• _Exercise directions_
Every line of the records below from the line with "X111658400Y-78714600D03*" up to and including the line with "X134743500Y-88937100D03*" must be reproduced exactly, and no line outside that range.

• _Task input_
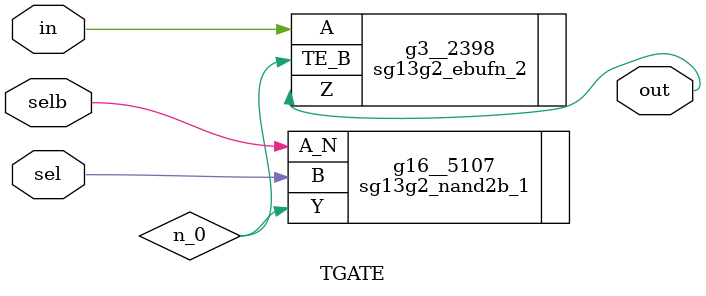
<source format=v>


// Verification Directory fv/TGATE 

module TGATE(in, sel, selb, out);
  input in, sel, selb;
  output out;
  wire in, sel, selb;
  wire out;
  wire n_0;
  sg13g2_ebufn_2 g3__2398(.A (in), .TE_B (n_0), .Z (out));
  sg13g2_nand2b_1 g16__5107(.A_N (selb), .B (sel), .Y (n_0));
endmodule


</source>
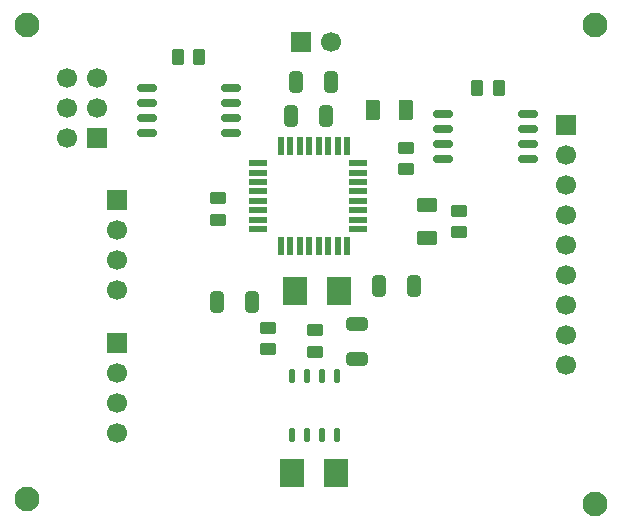
<source format=gbr>
%TF.GenerationSoftware,KiCad,Pcbnew,9.0.1*%
%TF.CreationDate,2025-11-19T15:27:40+03:00*%
%TF.ProjectId,MCU Datalogger wirh 512KB EEPROM,4d435520-4461-4746-916c-6f6767657220,1*%
%TF.SameCoordinates,Original*%
%TF.FileFunction,Soldermask,Top*%
%TF.FilePolarity,Negative*%
%FSLAX46Y46*%
G04 Gerber Fmt 4.6, Leading zero omitted, Abs format (unit mm)*
G04 Created by KiCad (PCBNEW 9.0.1) date 2025-11-19 15:27:40*
%MOMM*%
%LPD*%
G01*
G04 APERTURE LIST*
G04 Aperture macros list*
%AMRoundRect*
0 Rectangle with rounded corners*
0 $1 Rounding radius*
0 $2 $3 $4 $5 $6 $7 $8 $9 X,Y pos of 4 corners*
0 Add a 4 corners polygon primitive as box body*
4,1,4,$2,$3,$4,$5,$6,$7,$8,$9,$2,$3,0*
0 Add four circle primitives for the rounded corners*
1,1,$1+$1,$2,$3*
1,1,$1+$1,$4,$5*
1,1,$1+$1,$6,$7*
1,1,$1+$1,$8,$9*
0 Add four rect primitives between the rounded corners*
20,1,$1+$1,$2,$3,$4,$5,0*
20,1,$1+$1,$4,$5,$6,$7,0*
20,1,$1+$1,$6,$7,$8,$9,0*
20,1,$1+$1,$8,$9,$2,$3,0*%
G04 Aperture macros list end*
%ADD10C,2.100000*%
%ADD11RoundRect,0.162500X-0.650000X-0.162500X0.650000X-0.162500X0.650000X0.162500X-0.650000X0.162500X0*%
%ADD12RoundRect,0.250000X-0.325000X-0.650000X0.325000X-0.650000X0.325000X0.650000X-0.325000X0.650000X0*%
%ADD13R,2.000000X2.400000*%
%ADD14RoundRect,0.250000X0.625000X-0.375000X0.625000X0.375000X-0.625000X0.375000X-0.625000X-0.375000X0*%
%ADD15RoundRect,0.250000X0.450000X-0.262500X0.450000X0.262500X-0.450000X0.262500X-0.450000X-0.262500X0*%
%ADD16RoundRect,0.250000X-0.650000X0.325000X-0.650000X-0.325000X0.650000X-0.325000X0.650000X0.325000X0*%
%ADD17R,1.700000X1.700000*%
%ADD18C,1.700000*%
%ADD19RoundRect,0.250000X-0.262500X-0.450000X0.262500X-0.450000X0.262500X0.450000X-0.262500X0.450000X0*%
%ADD20RoundRect,0.078000X-0.182000X-0.492000X0.182000X-0.492000X0.182000X0.492000X-0.182000X0.492000X0*%
%ADD21RoundRect,0.250000X0.375000X0.625000X-0.375000X0.625000X-0.375000X-0.625000X0.375000X-0.625000X0*%
%ADD22R,0.550000X1.600000*%
%ADD23R,1.600000X0.550000*%
G04 APERTURE END LIST*
D10*
%TO.C,H3*%
X111658400Y-118795800D03*
%TD*%
D11*
%TO.C,U2*%
X146843500Y-86257100D03*
X146843500Y-87527100D03*
X146843500Y-88797100D03*
X146843500Y-90067100D03*
X154018500Y-90067100D03*
X154018500Y-88797100D03*
X154018500Y-87527100D03*
X154018500Y-86257100D03*
%TD*%
D12*
%TO.C,C5*%
X134445000Y-83500000D03*
X137395000Y-83500000D03*
%TD*%
D13*
%TO.C,Y1*%
X138018500Y-101187100D03*
X134318500Y-101187100D03*
%TD*%
D14*
%TO.C,D2*%
X145493500Y-96737100D03*
X145493500Y-93937100D03*
%TD*%
D15*
%TO.C,R7*%
X143718500Y-90899600D03*
X143718500Y-89074600D03*
%TD*%
%TO.C,R4*%
X132043500Y-106137100D03*
X132043500Y-104312100D03*
%TD*%
D16*
%TO.C,C4*%
X139593500Y-104012100D03*
X139593500Y-106962100D03*
%TD*%
D15*
%TO.C,R6*%
X127843500Y-95174600D03*
X127843500Y-93349600D03*
%TD*%
D17*
%TO.C,J3*%
X157268500Y-87182100D03*
D18*
X157268500Y-89722100D03*
X157268500Y-92262100D03*
X157268500Y-94802100D03*
X157268500Y-97342100D03*
X157268500Y-99882100D03*
X157268500Y-102422100D03*
X157268500Y-104962100D03*
X157268500Y-107502100D03*
%TD*%
D13*
%TO.C,Y2*%
X134093500Y-116587100D03*
X137793500Y-116587100D03*
%TD*%
D17*
%TO.C,BT1*%
X134828500Y-80162100D03*
D18*
X137368500Y-80162100D03*
%TD*%
D17*
%TO.C,J1*%
X119293500Y-93492100D03*
D18*
X119293500Y-96032100D03*
X119293500Y-98572100D03*
X119293500Y-101112100D03*
%TD*%
D12*
%TO.C,C3*%
X141418500Y-100812100D03*
X144368500Y-100812100D03*
%TD*%
D10*
%TO.C,H2*%
X159715200Y-78714600D03*
%TD*%
D12*
%TO.C,C2*%
X127745000Y-102140000D03*
X130695000Y-102140000D03*
%TD*%
D11*
%TO.C,U1*%
X121768500Y-84067100D03*
X121768500Y-85337100D03*
X121768500Y-86607100D03*
X121768500Y-87877100D03*
X128943500Y-87877100D03*
X128943500Y-86607100D03*
X128943500Y-85337100D03*
X128943500Y-84067100D03*
%TD*%
D15*
%TO.C,R5*%
X135991600Y-106347900D03*
X135991600Y-104522900D03*
%TD*%
D10*
%TO.C,H4*%
X159715200Y-119253000D03*
%TD*%
D15*
%TO.C,R1*%
X148234400Y-96238700D03*
X148234400Y-94413700D03*
%TD*%
D19*
%TO.C,R3*%
X149743500Y-84012100D03*
X151568500Y-84012100D03*
%TD*%
D12*
%TO.C,C1*%
X134025000Y-86420000D03*
X136975000Y-86420000D03*
%TD*%
D20*
%TO.C,U3*%
X134083500Y-113449600D03*
X135353500Y-113449600D03*
X136623500Y-113449600D03*
X137893500Y-113449600D03*
X137893500Y-108409600D03*
X136623500Y-108409600D03*
X135353500Y-108409600D03*
X134083500Y-108409600D03*
%TD*%
D17*
%TO.C,J4*%
X117593500Y-88287100D03*
D18*
X115053500Y-88287100D03*
X117593500Y-85747100D03*
X115053500Y-85747100D03*
X117593500Y-83207100D03*
X115053500Y-83207100D03*
%TD*%
D21*
%TO.C,D1*%
X143693500Y-85887100D03*
X140893500Y-85887100D03*
%TD*%
D10*
%TO.C,H1*%
X111658400Y-78714600D03*
%TD*%
D19*
%TO.C,R2*%
X124406000Y-81437100D03*
X126231000Y-81437100D03*
%TD*%
D22*
%TO.C,IC1*%
X133143500Y-97437100D03*
X133943500Y-97437100D03*
X134743500Y-97437100D03*
X135543500Y-97437100D03*
X136343500Y-97437100D03*
X137143500Y-97437100D03*
X137943500Y-97437100D03*
X138743500Y-97437100D03*
D23*
X139668500Y-95987100D03*
X139668500Y-95187100D03*
X139668500Y-94387100D03*
X139668500Y-93587100D03*
X139668500Y-92787100D03*
X139668500Y-91987100D03*
X139668500Y-91187100D03*
X139668500Y-90387100D03*
D22*
X138743500Y-88937100D03*
X137943500Y-88937100D03*
X137143500Y-88937100D03*
X136343500Y-88937100D03*
X135543500Y-88937100D03*
X134743500Y-88937100D03*
X133943500Y-88937100D03*
X133143500Y-88937100D03*
D23*
X131168500Y-90387100D03*
X131168500Y-91187100D03*
X131168500Y-91987100D03*
X131168500Y-92787100D03*
X131168500Y-93587100D03*
X131168500Y-94387100D03*
X131168500Y-95187100D03*
X131168500Y-95987100D03*
%TD*%
D17*
%TO.C,J2*%
X119293500Y-105627100D03*
D18*
X119293500Y-108167100D03*
X119293500Y-110707100D03*
X119293500Y-113247100D03*
%TD*%
M02*

</source>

• _Answer box_
X111658400Y-78714600D03*
%TD*%
D19*
%TO.C,R2*%
X124406000Y-81437100D03*
X126231000Y-81437100D03*
%TD*%
D22*
%TO.C,IC1*%
X133143500Y-97437100D03*
X133943500Y-97437100D03*
X134743500Y-97437100D03*
X135543500Y-97437100D03*
X136343500Y-97437100D03*
X137143500Y-97437100D03*
X137943500Y-97437100D03*
X138743500Y-97437100D03*
D23*
X139668500Y-95987100D03*
X139668500Y-95187100D03*
X139668500Y-94387100D03*
X139668500Y-93587100D03*
X139668500Y-92787100D03*
X139668500Y-91987100D03*
X139668500Y-91187100D03*
X139668500Y-90387100D03*
D22*
X138743500Y-88937100D03*
X137943500Y-88937100D03*
X137143500Y-88937100D03*
X136343500Y-88937100D03*
X135543500Y-88937100D03*
X134743500Y-88937100D03*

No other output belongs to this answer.